* What is required *
All lines in the records below with the word "click" must be returned.

* Source material *
:::::

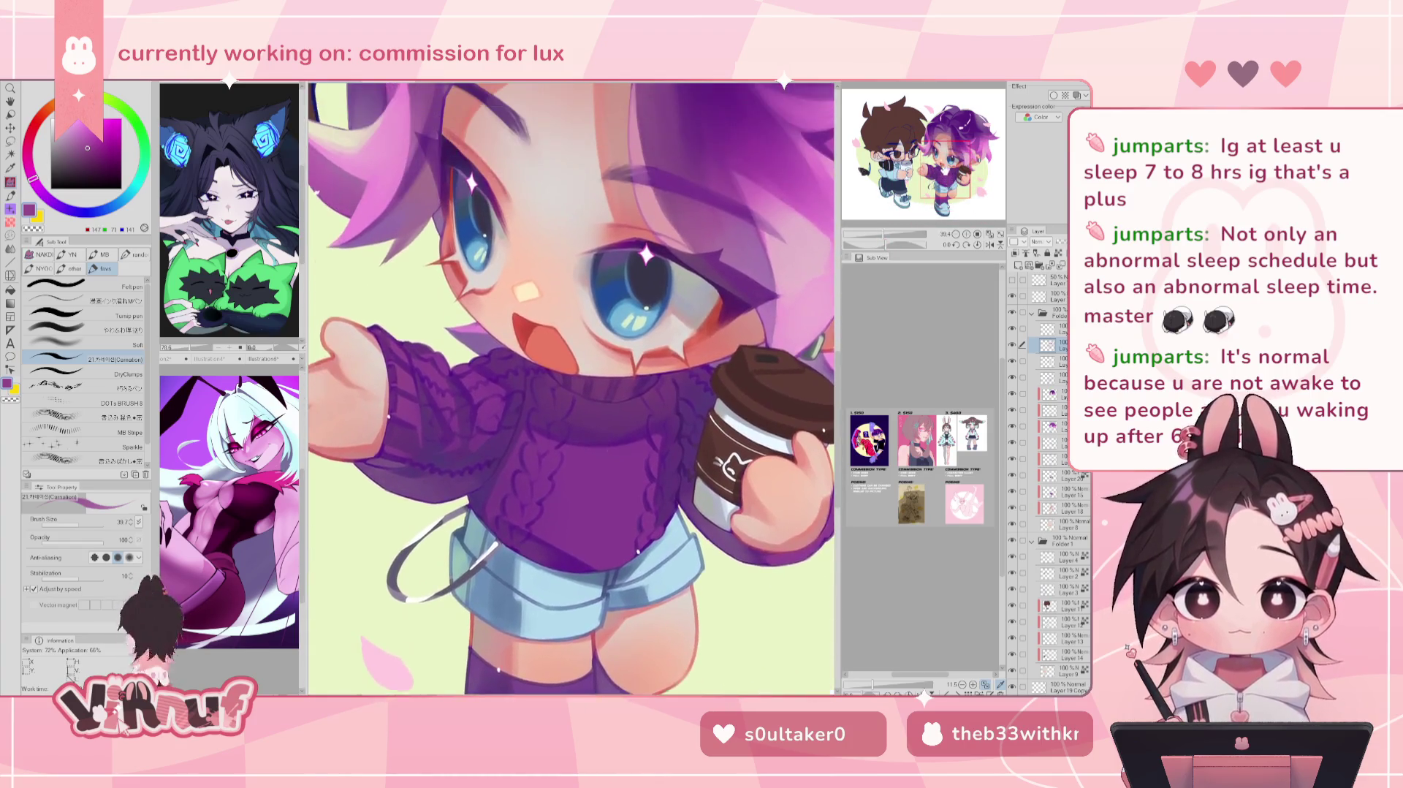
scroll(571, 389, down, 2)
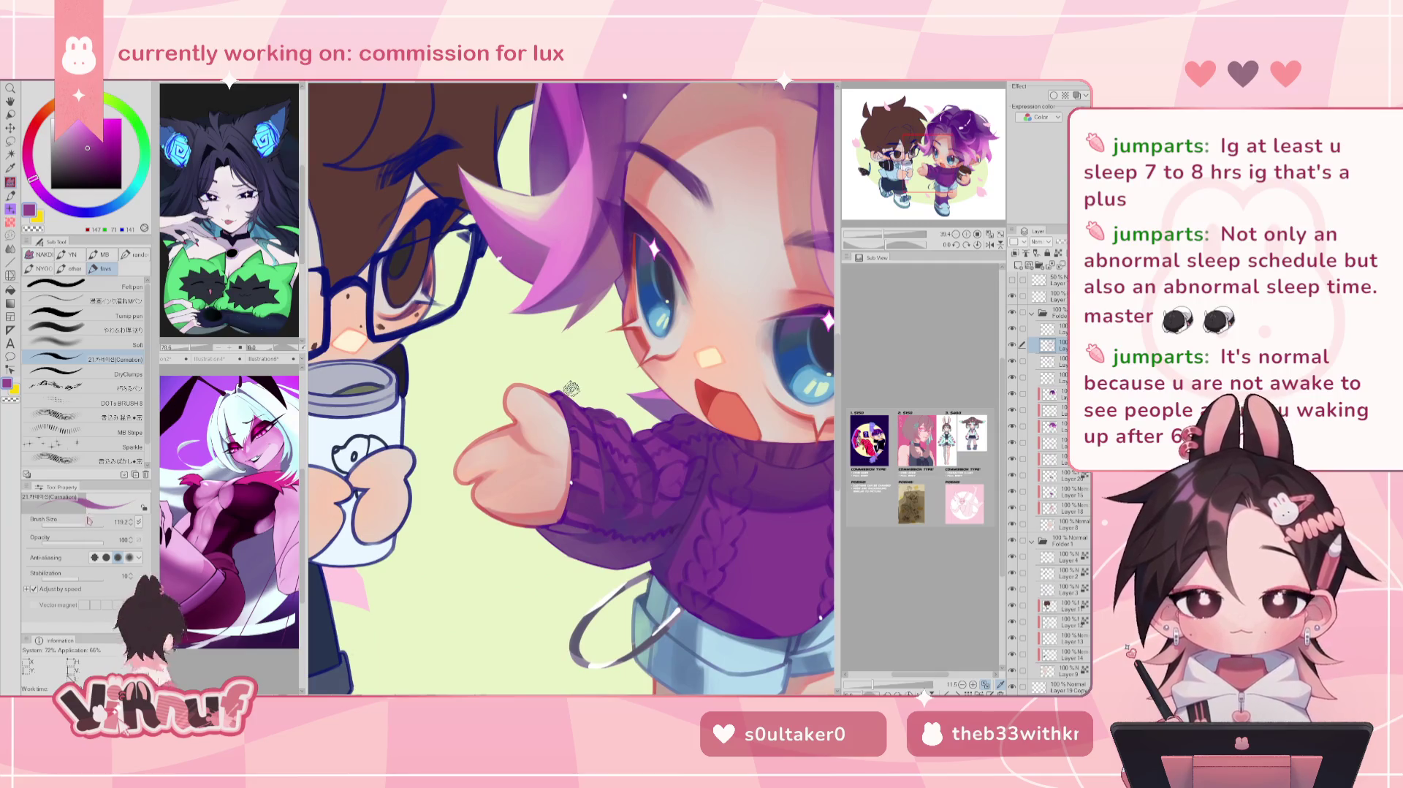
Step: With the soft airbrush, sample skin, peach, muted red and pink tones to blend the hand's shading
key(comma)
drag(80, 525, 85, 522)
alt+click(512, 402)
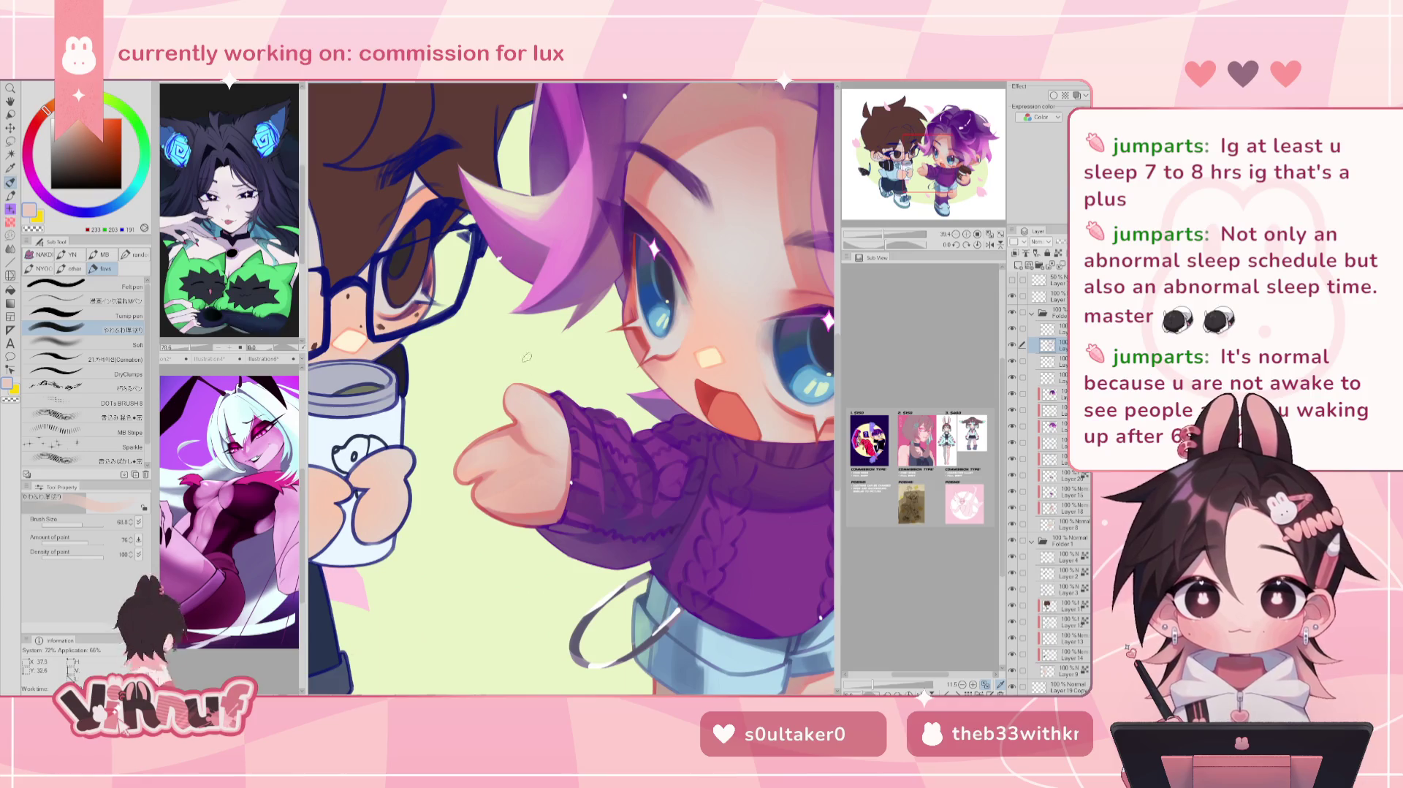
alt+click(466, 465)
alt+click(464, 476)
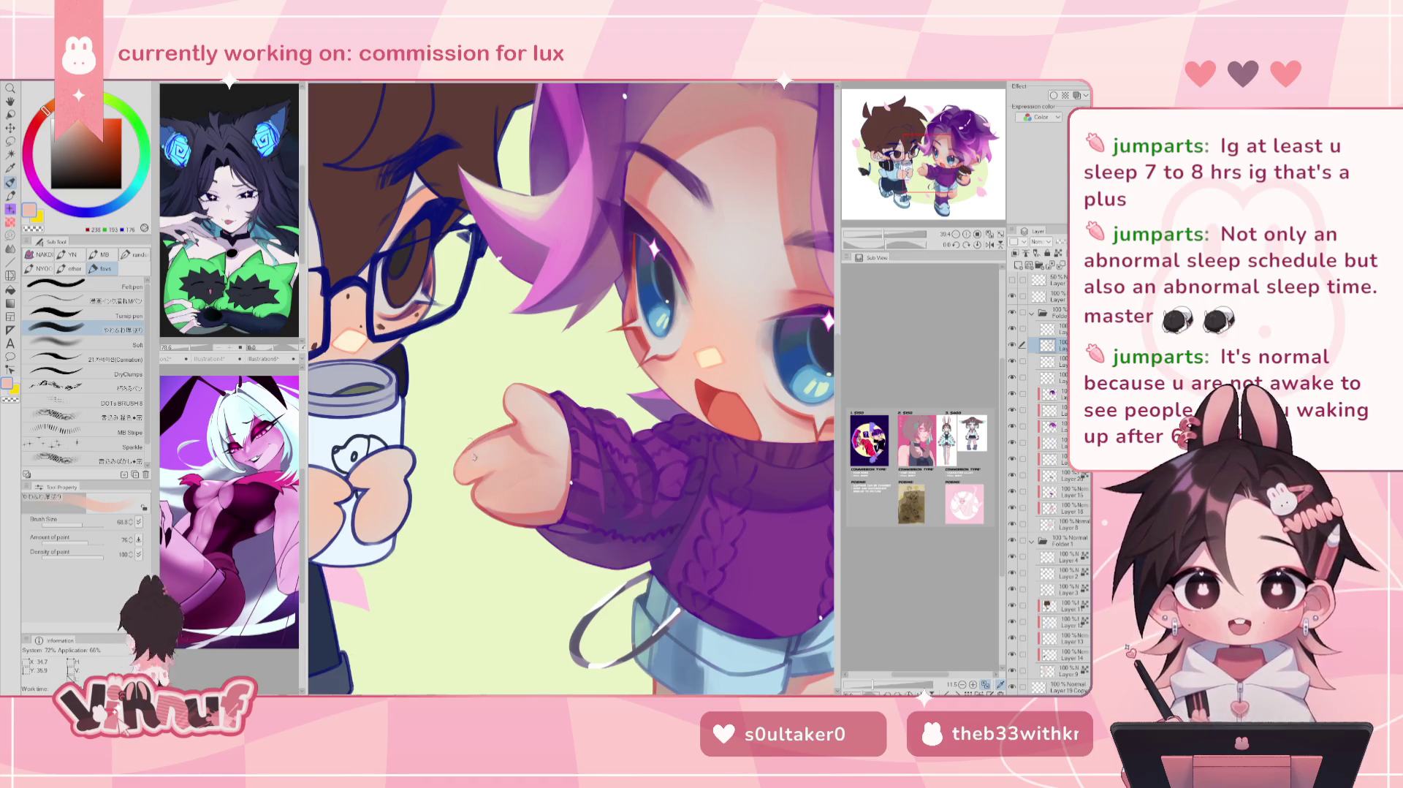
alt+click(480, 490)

:::::

* Reply *
alt+click(512, 402)
alt+click(466, 465)
alt+click(464, 476)
alt+click(480, 490)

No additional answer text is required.